Sayur dan Buah agar Tubuh Tetap Bugar (Sumber: Canva) 4. Berkonsultasi ke Psikolog Interaksi yang masif dengan pemelajar serta adanya kegiatan yang menguras energi seringkali membuat Bapak/Ibu tidak bisa mengelola stress. Apabila telah sampai pada tahap tersebut maka pikiran positif akan teralihkan dengan nilai-nilai negatif yang dapat membawa dampak buruk. Oleh karena itu, cobalah untuk berkonsultasi dengan psikolog. Sampaikan keresahan dan kecemasan yang sedang dialami maka psikolog akan membantu Bapak/Ibu mengatasi permasalahan tersebut. Membiarkan burn out terlalu lama akan berdampak buruk dalam pembelajaran. Materi ajar tidak tersampaikan dengan efektif, suasana kelas menjadi kacau, dan capaian menjadi terbengkalai. Bapak/Ibu tentu tidak ingin hal-hal buruk tersebut terjadi bukan?

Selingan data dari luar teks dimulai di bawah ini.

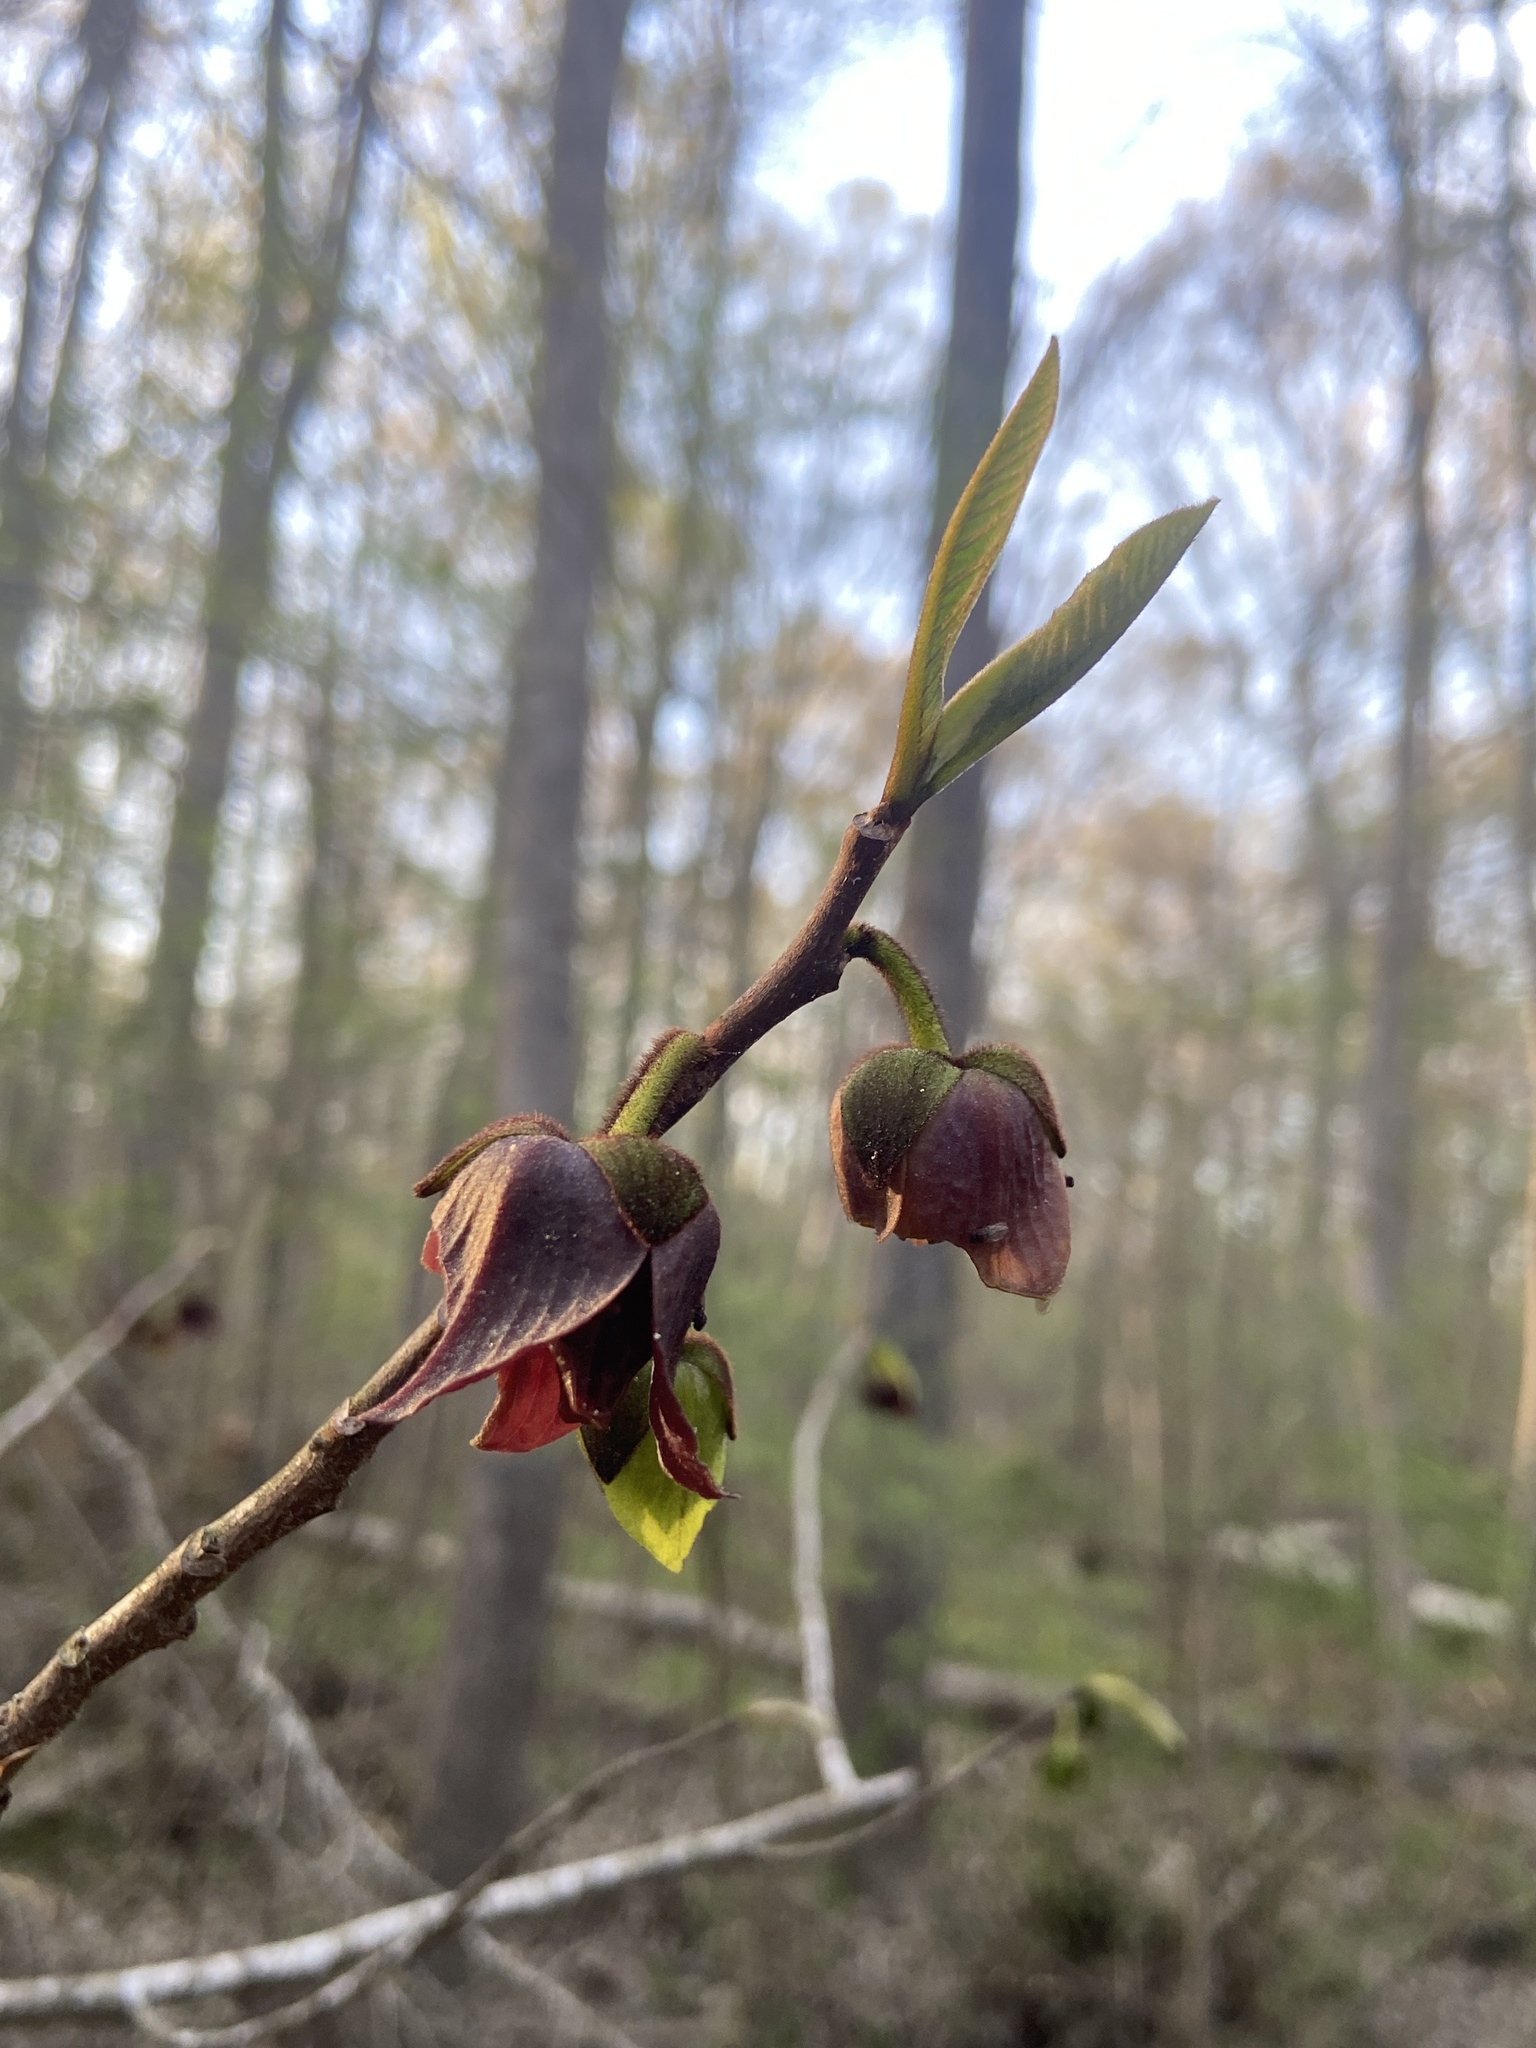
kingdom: Plantae
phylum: Tracheophyta
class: Magnoliopsida
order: Magnoliales
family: Annonaceae
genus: Asimina
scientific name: Asimina triloba
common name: Dog-banana
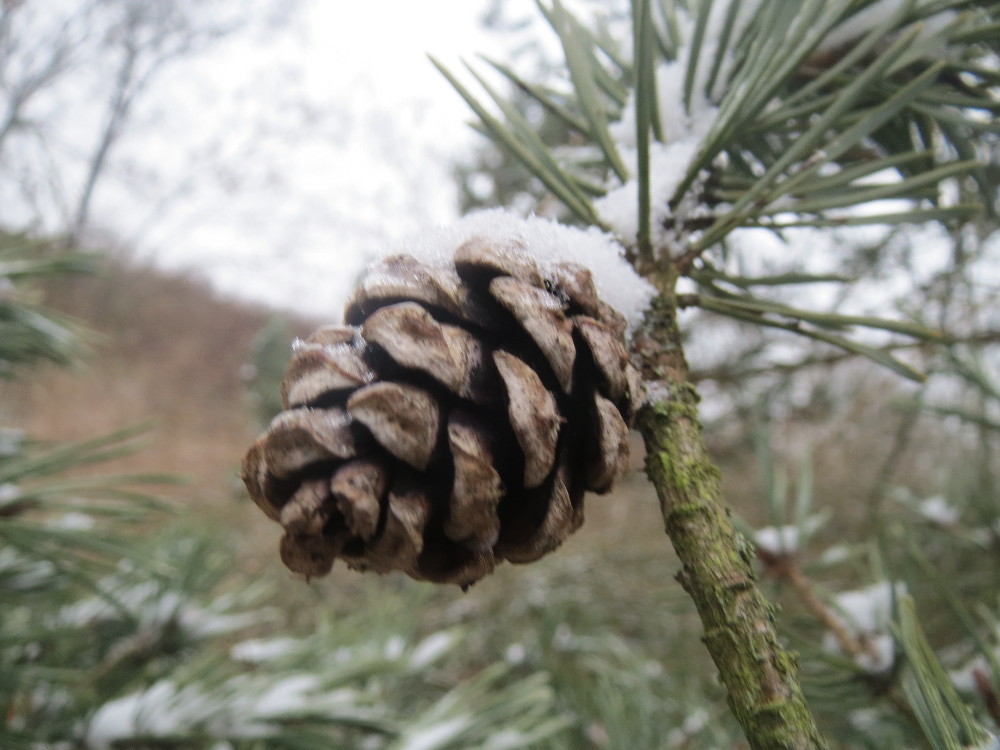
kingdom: Plantae
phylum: Tracheophyta
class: Pinopsida
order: Pinales
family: Pinaceae
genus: Pinus
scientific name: Pinus sylvestris
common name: Scots pine
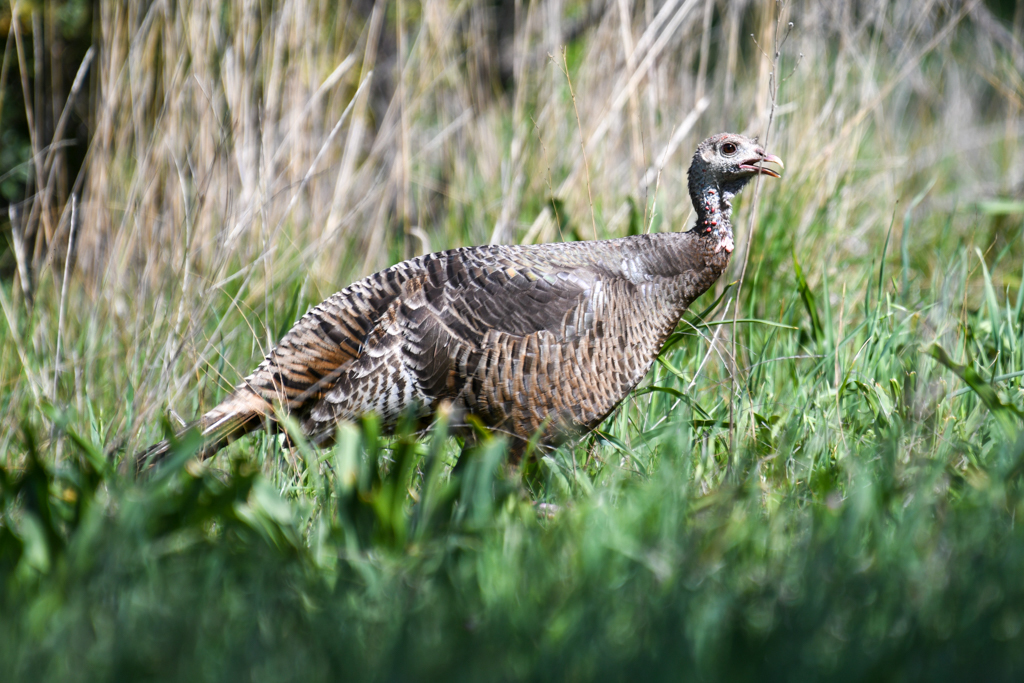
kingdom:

Mengajar merupakan pekerjaan yang mulia. Ketulusan Bapak/Ibu dalam dinamika pembelajaran telah berdampak nyata pada lahirnya anak bangsa yang berkualitas. Namun, kegiatan pembelajaran tidak akan efektif apabila Bapak/Ibu dalam kondisi fisik dan emosional yang tidak stabil. Oleh karena itu, jagalah gaya hidup, emosi, dan pikiran Bapak/Ibu sekalian agar capaian pembelajaran dapat terpenuhi. Semangat dan sehat selalu untuk semua guru di Indonesia.